İslâm’ı öğretmek için her tarafa muallimler gönder. Kendisine döneceğin Allah’a ibâdet et ve Allah yolunda kimsenin yermesinden korkma. Sana Allah’tan çekinmeyi, doğru konuşmayı, ahde vefa etmeyi, emaneti sahibine iletmeyi, hıyaneti terketmeyi, yumuşak konuşmayı, selamı esirgememeyi, komşunun  haklarını gözetmeyi, yetimlere şefkatli davranmayı, güzel amelde bulunmayı, uzun arzulara saplanmamayı, âhireti sevmeyi, amellerin hesabını ver­menin kaygısını taşımayı, imâna sarılmayı, Kur’an’da derin bilgiye sahip olmayı, öfkeyi yenmeyi ve alçak gönüllü olmayı tavsiye ediyo­rum.

Müslümana küfretmekten, günahkâra uymaktan, âdil imama isyan etmekten, doğru konuşanı tekzip, yalan konuşanı ise tasdik etmekten sakın.

Her taşın ve ağacın yanında (nerede olursan) Rabbini hatırla. Her günah için ayrıca tövbe et; gizli yapılan günaha gizlide, açıkta yapılana ise açıkta tövbe et.[1]
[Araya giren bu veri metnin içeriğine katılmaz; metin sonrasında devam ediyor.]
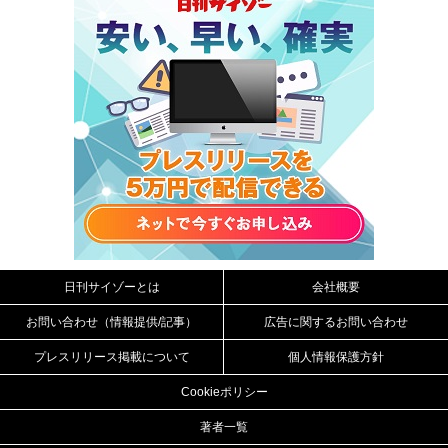
日刊サイゾーとは
会社概要
お問い合わせ（情報提供/記事）
広告に関するお問い合わせ
プレスリリース掲載について
個人情報保護方針
Cookieポリシー
著者一覧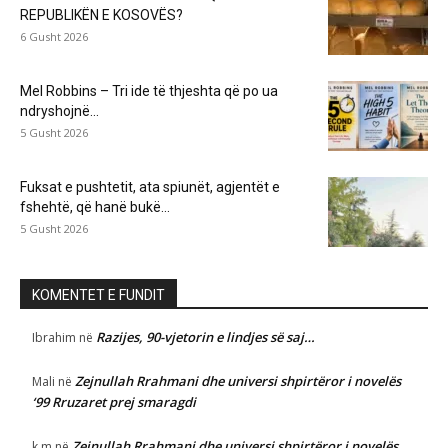
REPUBLIKËN E KOSOVËS?
6 Gusht 2026
Mel Robbins – Tri ide të thjeshta që po ua
ndryshojnë...
5 Gusht 2026
Fuksat e pushtetit, ata spiunët, agjentët e
fshehtë, që hanë bukë...
5 Gusht 2026
KOMENTET E FUNDIT
Razijes, 90-vjetorin e lindjes së saj…
Ibrahim
në
Zejnullah Rrahmani dhe universi shpirtëror i novelës
Mali
në
‘99 Rruzaret prej smaragdi
Zejnullah Rrahmani dhe universi shpirtëror i novelës
k.m
në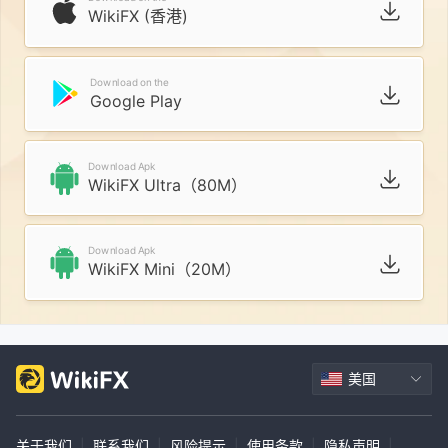
WikiFX (香港)
Download on the
Google Play
Download Apk
WikiFX Ultra（80M）
Download Apk
WikiFX Mini（20M）
美国
关于我们
|
联系我们
|
风险提示
|
使用条款
|
隐私声明
|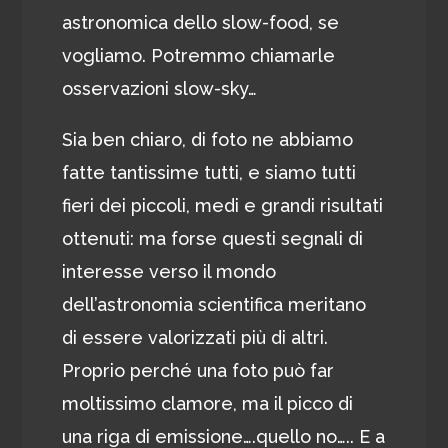
astronomica dello slow-food, se
vogliamo. Potremmo chiamarle
osservazioni slow-sky…
Sia ben chiaro, di foto ne abbiamo
fatte tantissime tutti, e siamo tutti
fieri dei piccoli, medi e grandi risultati
ottenuti: ma forse questi segnali di
interesse verso il mondo
dell’astronomia scientifica meritano
di essere valorizzati più di altri.
Proprio perché una foto può far
moltissimo clamore, ma il picco di
una riga di emissione….quello no….. E a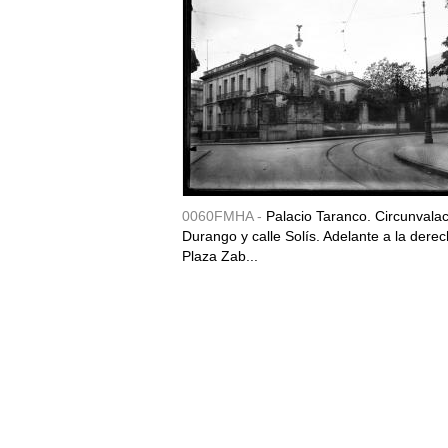
0060FMHA -
Palacio Taranco. Circunvala
Durango y calle Solís. Adelante a la derec
Plaza Zab...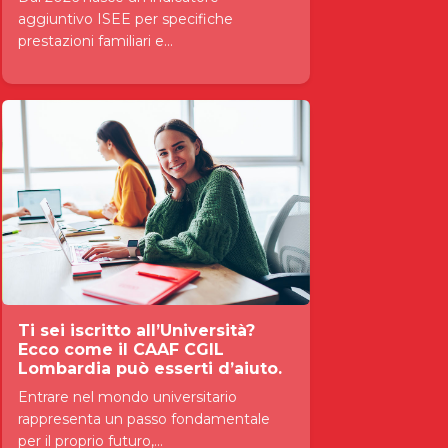
aggiuntivo ISEE per specifiche
prestazioni familiari e...
Ti sei iscritto all’Università?
Ecco come il CAAF CGIL
Lombardia può esserti d’aiuto.
Entrare nel mondo universitario
rappresenta un passo fondamentale
per il proprio futuro,...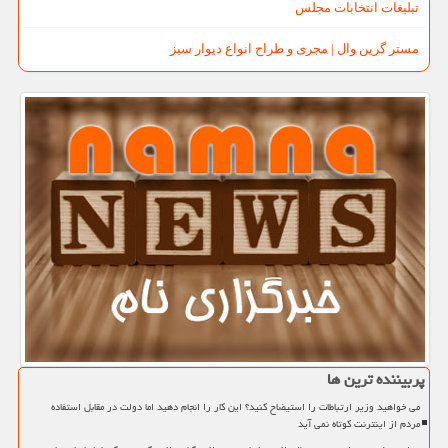
تبلیغات انتخابات مجلس
مستر گرین وال | مجری و طراح انواع دیوار سبز
پربیننده ترین ها
می خواهید وزیر ارتباطات را استیضاح کنید؟ این کار را انجام دهید اما دولت در مقابل استفاده
مردم از اینترنت کوتاه نمی آید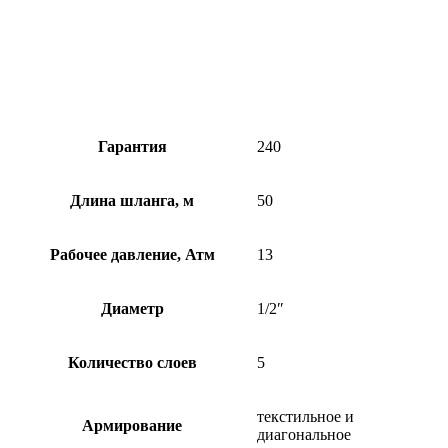
Гарантия
240
Длина шланга, м
50
Рабочее давление, Атм
13
Диаметр
1/2″
Количество слоев
5
текстильное и
Армирование
диагональное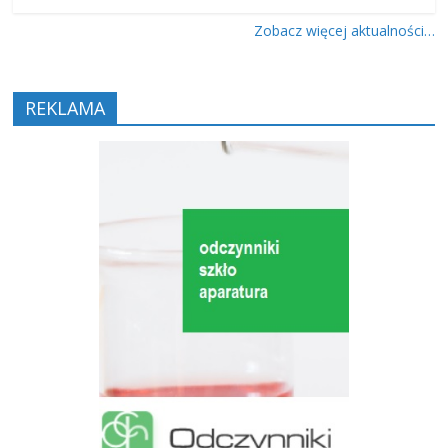
Zobacz więcej aktualności…
REKLAMA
Ey Muâz, eğer görüşmemizin kıyamete kalacağını bilmesey­dim, tavsiyelerimi kısa keserdim, fakat bir daha birbirimizi göremeyeceğimizi biliyorum.

Ey Muâz, bil ki aranızdan en çok sevdiğim kimse, kıyamet gününde, ayrıldığımız hali üzere (sapmadan) benimle görüşen kim­sedir.

 



[1]-Gizli olarak bir günah işlemiş olan şahsın o günahtan açıkta tevbe etmesi o şahsın kendi haysiyetini lekelemesine neticede halkın ona güvenini yitirmesine ve günahın çirkinliğinin halkın nazarında zayıflamasına sebep olduğu için bu günahtan gizlide tevbe etmesi emredilmiştir. Açıkta yapılan günahlar için ise ayını nedenlerden dolayı açıkta tevbe edilmeli gerekir.